- What you should do
For this exercise, please find the lines in the entries that include the word "TranscriptIDs" and copy them.

BEGIN Records

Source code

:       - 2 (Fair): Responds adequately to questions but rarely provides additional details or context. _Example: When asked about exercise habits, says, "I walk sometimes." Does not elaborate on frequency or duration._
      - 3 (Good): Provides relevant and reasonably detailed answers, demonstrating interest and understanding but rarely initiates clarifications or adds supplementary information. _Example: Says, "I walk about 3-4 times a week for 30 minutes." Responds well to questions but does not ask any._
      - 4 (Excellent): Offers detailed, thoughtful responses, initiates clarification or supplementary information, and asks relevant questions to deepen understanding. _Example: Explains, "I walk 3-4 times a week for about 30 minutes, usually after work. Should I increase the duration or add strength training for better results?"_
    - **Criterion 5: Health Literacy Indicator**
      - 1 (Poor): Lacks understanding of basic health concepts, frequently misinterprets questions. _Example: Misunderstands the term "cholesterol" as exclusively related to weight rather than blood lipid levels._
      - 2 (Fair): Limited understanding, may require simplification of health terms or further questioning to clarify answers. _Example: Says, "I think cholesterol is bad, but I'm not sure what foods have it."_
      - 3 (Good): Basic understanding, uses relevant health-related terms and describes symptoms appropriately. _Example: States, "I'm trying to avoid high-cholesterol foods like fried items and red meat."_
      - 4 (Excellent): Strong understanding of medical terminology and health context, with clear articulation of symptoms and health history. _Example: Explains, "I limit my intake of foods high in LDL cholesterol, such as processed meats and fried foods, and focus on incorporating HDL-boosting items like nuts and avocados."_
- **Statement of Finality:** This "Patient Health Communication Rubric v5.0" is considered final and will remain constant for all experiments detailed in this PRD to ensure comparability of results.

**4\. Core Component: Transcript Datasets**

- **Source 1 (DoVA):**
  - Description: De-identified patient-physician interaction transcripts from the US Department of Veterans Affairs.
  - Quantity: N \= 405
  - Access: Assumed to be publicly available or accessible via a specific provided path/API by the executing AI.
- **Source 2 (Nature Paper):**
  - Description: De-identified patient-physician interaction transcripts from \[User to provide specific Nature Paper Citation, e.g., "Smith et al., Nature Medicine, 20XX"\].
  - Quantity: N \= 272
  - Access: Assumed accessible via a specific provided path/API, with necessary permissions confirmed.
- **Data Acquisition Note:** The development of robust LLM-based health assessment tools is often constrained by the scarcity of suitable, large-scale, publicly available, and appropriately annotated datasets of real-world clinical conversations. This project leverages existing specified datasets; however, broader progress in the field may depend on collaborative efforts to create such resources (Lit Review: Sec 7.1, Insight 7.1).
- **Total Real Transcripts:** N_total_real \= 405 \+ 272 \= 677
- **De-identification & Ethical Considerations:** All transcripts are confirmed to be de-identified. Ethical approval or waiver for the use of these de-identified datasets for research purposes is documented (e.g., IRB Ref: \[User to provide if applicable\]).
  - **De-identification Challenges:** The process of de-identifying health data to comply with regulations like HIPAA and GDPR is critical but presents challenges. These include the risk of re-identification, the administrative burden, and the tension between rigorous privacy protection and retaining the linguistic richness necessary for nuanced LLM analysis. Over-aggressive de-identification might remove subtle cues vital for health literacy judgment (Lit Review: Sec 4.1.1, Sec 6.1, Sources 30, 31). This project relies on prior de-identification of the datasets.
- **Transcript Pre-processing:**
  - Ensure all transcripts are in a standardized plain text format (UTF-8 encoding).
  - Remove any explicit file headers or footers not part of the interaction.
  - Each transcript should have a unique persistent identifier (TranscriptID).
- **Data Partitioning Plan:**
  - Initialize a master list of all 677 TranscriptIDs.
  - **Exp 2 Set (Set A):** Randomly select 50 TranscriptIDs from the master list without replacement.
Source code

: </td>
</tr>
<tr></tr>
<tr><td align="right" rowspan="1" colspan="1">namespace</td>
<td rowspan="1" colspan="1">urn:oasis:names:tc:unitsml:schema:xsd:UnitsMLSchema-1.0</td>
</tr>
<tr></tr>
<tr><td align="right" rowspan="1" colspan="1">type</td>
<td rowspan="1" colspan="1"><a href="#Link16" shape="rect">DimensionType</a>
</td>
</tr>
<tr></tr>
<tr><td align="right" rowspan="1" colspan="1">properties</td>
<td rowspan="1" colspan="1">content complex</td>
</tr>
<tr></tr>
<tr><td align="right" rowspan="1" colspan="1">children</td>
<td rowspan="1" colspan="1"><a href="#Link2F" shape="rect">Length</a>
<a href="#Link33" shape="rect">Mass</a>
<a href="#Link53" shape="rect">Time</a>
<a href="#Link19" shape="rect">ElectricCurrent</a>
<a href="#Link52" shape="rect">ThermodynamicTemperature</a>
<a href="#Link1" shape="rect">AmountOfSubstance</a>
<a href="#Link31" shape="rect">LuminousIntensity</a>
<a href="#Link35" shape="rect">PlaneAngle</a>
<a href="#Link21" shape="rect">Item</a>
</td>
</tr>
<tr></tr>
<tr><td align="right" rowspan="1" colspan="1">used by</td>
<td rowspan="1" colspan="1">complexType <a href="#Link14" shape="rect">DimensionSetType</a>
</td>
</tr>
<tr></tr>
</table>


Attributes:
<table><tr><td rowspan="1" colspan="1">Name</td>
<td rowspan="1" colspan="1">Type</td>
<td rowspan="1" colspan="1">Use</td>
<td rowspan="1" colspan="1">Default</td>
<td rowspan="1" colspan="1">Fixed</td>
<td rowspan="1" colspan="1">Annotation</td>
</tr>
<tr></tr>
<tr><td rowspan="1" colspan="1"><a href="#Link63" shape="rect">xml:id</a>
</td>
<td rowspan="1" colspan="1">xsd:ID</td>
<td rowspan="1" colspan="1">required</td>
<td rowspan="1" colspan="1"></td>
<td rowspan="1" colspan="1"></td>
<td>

END Records

- Solved problem
  - Initialize a master list of all 677 TranscriptIDs.
  - **Exp 2 Set (Set A):** Randomly select 50 TranscriptIDs from the master list without replacement.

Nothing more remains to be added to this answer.